(Task 1) Which clause of the Award, according to the redundancy decision, has the effect that s.119 does not apply?
(Task 2) Translate this sentence from the redundancy decision into Spanish: "The Respondent did not provide any submissions in response to the further Direction providing an opportunity to address the issue of ordinary and customary turnover of labour."
(Task 3) From the redundancy decision, return word for word the part that opens with the words containing "The meetings scheduled" and closes with "my own investigations.".

(Extracted text)
= = = =


    The assertion that my gaining employment with another company was essentially a “shirt swap” entirely trivializes the effort I personally exerted, without the assistance of ER24 to gain my employment. Finally, when referencing the unsigned contract, relating to the pay cut issued in 2015, this was enforced under duress. It was widely understood that refuting this would have lead to a termination of employment. Our previous contract, which in my eyes, was not void, had our pay rate at approximately $100 per week better off after tax and was not taken lightly. If anything, referencing attempt at change of contract should reiterate the need for redundancy to be paid, particularly in this economic climate.

    The meetings scheduled were not previous to both my application and the beginning of my proceeding through the application process, so even if they were attended, there was no information that ER24 could provide that I had not already ascertained of my own investigations.

    In the case of my current position, my application was pitted against hundreds from other qualified applicants. I was advised verbally, that previous or current employment would not weigh on their decision to chose successful applicants. I reiterate that my current employment was gained entirely by my efforts and based on my merit, prior to any intersession by BMA or ER24. Therefore this was not a “shirt swap”, but my position was made redundant within ER24 and I gained employment with another employer without assistance from ER24.

    There has never been specific mention of redundancy in contracts and I was not “aware that their employment was dependant on the Applicants ongoing contract”, I was in fact, under the assumption that the possibility of alternative employment would be available at other sites where contracts were held by ER24. I was not aware that their loss of contract at a particular site would mean a termination of my employment with the company. In saying that I also believed that in lieu of no redundancy mentioned in my contract meant it would refer to the award. Meaning that due to the position no longer being offered by ER24 would mean that a redundancy would be paid. I believe my contract, with ER24, stated that I should be willing to work at any nominated site. Communications received from ER24 did not state a “shirt swap”, but a “termination of employment” which I believed would result in a redundancy as my position would no longer be available within the company.”

[10] The Respondent did not provide any submissions in response to the further Direction providing an opportunity to address the issue of ordinary and customary turnover of labour.

Conclusion

[11] On the reasoning provided in the decision of Ms Berthun, I find that there is no entitlement to redundancy pay under s.119. The effect of clause 12.5(b) of the Award is that s.119 does not apply.

[12] Accordingly, on the evidence before the Commission, the Respondent has agreed to other acceptable employment with an incoming contractor and the Applicant has paid to the Respondent his accrued statutory and award entitlements on termination of the Respondent’s employment.

[13] The Commission is objectively satisfied that the employment with the incoming contractor is “other acceptable employment” on the basis that Mr Euler’s current employment is substantially the same as his previous employment with ER24, as he is working similar hours at the same rate of pay, with similar duties. It is clear on the basis of the authorities I have summarised in Berthun that the enquiry is not whether the employee in question considers the employment acceptable, but rather, whether it is objectively acceptable. There is, on the evidence, a difference between the two positions in some respects. On fine balance, I am satisfied that the new employment is other acceptable employment with the incoming contractor that has been agreed to by Mr Euler.

[14] I Order accordingly.

COMMISSIONER

 1   A copy of the decision [2017] FWC 383 was provided to the Respondent by email.

= = = =

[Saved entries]
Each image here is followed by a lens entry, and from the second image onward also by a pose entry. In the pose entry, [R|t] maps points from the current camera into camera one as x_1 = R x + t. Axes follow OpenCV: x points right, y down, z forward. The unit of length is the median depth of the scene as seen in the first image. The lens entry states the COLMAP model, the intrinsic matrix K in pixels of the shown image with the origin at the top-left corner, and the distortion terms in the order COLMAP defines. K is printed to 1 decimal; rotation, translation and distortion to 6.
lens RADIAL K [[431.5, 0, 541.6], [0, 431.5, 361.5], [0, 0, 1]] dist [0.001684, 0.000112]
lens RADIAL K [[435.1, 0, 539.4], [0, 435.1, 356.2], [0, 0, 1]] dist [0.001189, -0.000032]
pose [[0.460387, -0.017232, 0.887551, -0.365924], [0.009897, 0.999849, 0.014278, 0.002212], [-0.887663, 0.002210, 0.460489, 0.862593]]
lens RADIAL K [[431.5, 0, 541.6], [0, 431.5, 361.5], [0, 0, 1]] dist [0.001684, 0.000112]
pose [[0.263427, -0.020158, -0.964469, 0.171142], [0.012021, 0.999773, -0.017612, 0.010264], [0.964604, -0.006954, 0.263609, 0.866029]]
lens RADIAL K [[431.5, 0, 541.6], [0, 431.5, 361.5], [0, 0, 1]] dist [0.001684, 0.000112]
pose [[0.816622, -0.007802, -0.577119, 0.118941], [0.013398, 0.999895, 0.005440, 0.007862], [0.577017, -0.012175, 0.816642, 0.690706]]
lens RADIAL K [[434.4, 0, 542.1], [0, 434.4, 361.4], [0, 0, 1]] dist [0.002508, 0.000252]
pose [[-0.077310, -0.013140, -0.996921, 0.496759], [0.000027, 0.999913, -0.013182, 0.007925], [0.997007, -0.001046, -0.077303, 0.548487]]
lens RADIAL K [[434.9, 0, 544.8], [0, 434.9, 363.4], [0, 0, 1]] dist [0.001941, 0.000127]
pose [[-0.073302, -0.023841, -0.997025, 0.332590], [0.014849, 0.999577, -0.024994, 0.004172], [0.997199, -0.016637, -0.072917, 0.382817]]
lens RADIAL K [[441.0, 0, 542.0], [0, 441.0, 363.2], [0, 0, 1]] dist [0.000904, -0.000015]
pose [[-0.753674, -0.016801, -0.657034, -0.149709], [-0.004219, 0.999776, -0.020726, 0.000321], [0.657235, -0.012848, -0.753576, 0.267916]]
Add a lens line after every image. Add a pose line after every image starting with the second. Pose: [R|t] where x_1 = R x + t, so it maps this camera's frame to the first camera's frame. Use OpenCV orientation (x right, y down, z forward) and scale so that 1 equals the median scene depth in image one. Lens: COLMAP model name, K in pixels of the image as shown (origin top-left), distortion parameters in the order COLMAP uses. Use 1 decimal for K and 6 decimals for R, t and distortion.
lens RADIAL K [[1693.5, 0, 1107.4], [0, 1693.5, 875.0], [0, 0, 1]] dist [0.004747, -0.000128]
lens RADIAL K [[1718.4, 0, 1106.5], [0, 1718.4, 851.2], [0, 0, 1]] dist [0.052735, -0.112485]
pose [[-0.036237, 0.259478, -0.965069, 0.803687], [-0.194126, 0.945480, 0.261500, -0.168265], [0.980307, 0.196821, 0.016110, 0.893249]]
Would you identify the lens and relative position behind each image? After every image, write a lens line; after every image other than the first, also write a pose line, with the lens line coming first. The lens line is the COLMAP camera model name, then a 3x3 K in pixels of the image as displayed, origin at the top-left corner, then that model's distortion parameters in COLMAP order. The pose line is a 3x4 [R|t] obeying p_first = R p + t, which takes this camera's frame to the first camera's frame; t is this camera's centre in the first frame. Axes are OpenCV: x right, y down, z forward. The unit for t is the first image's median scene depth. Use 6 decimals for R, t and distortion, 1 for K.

= = = =

(Task solution 1) Clause 12.5(b) of the Award.

(Task solution 2) La parte demandada no presentó ninguna alegación en respuesta a la Directiva adicional que le brindaba la oportunidad de abordar la cuestión de la rotación ordinaria y habitual de mano de obra.

(Task solution 3)
The meetings scheduled were not previous to both my application and the beginning of my proceeding through the application process, so even if they were attended, there was no information that ER24 could provide that I had not already ascertained of my own investigations.